The Sturgis, Mich., baby formula plant shut down in February and several brands were recalled after two babies died and two others were sick with bacterial infections after consuming formula made there. A subsequent FDA investigation found lax safety and cleaning standards. Abbott countered that samples of bacteria at the plant were different from the bacteria that infected the babies.
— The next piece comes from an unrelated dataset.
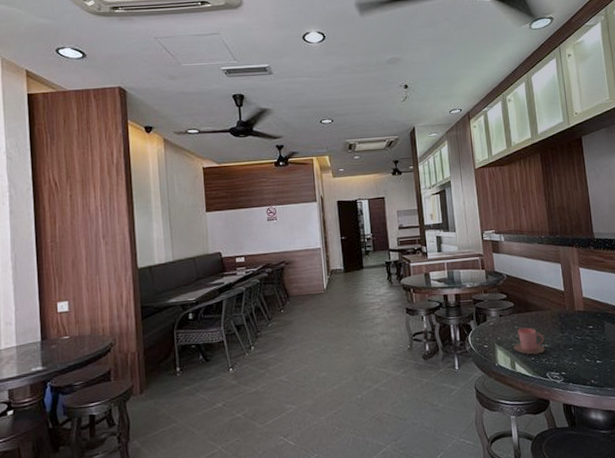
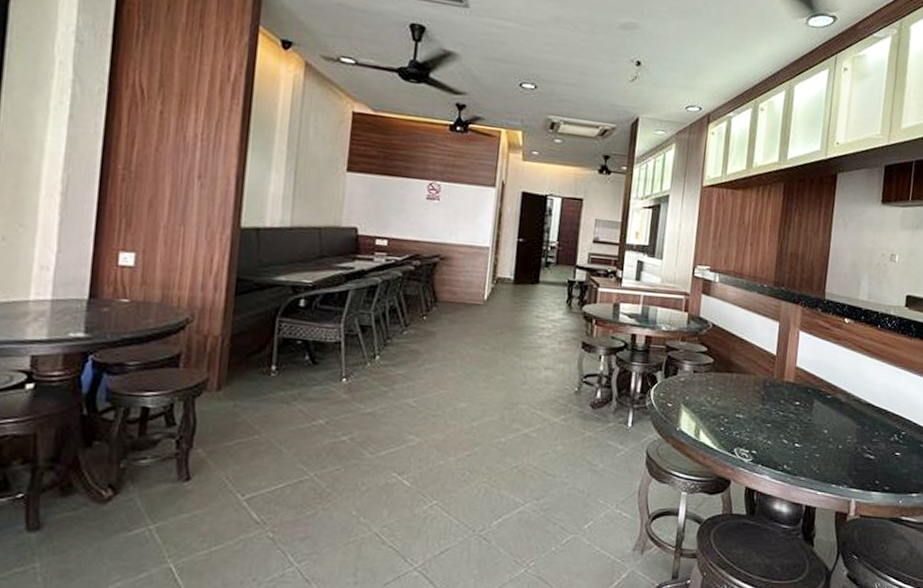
cup: present [513,327,545,355] -> none [702,390,741,425]

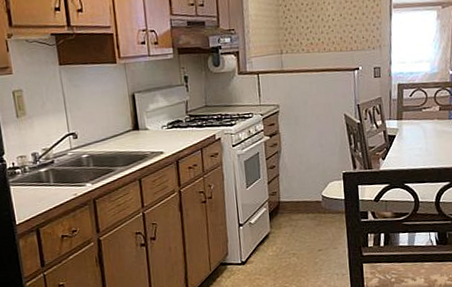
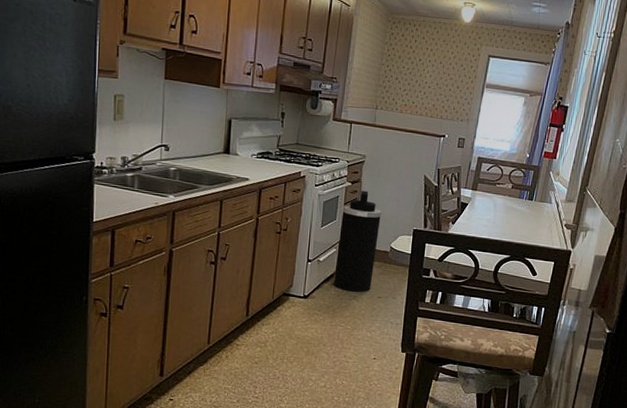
trash can: none [265,141,309,250] -> present [333,190,381,292]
Still, the plant had to shutter until the whole facility was cleaned, staff retrained, and testing done to ensure safety.
Abbott is one of four companies that account for about 90% of the domestic production of baby formula. FDA commissioner Robert Califf told ABC News that that the administration is working on importing formula. Only 2% of the formula used in the U.S. is imported, and there is normally a lengthy FDA approval process for imported formulas.
Abbott announced Friday it was importing product from its Cootehill, Ireland, baby formula plant for the federal government’s Women, Infants and Children (WIC) low-income program.
As with so many goods, there were already supply chain issues delaying baby formula production before Abbott’s largest domestic manufacturing facility shut for three months.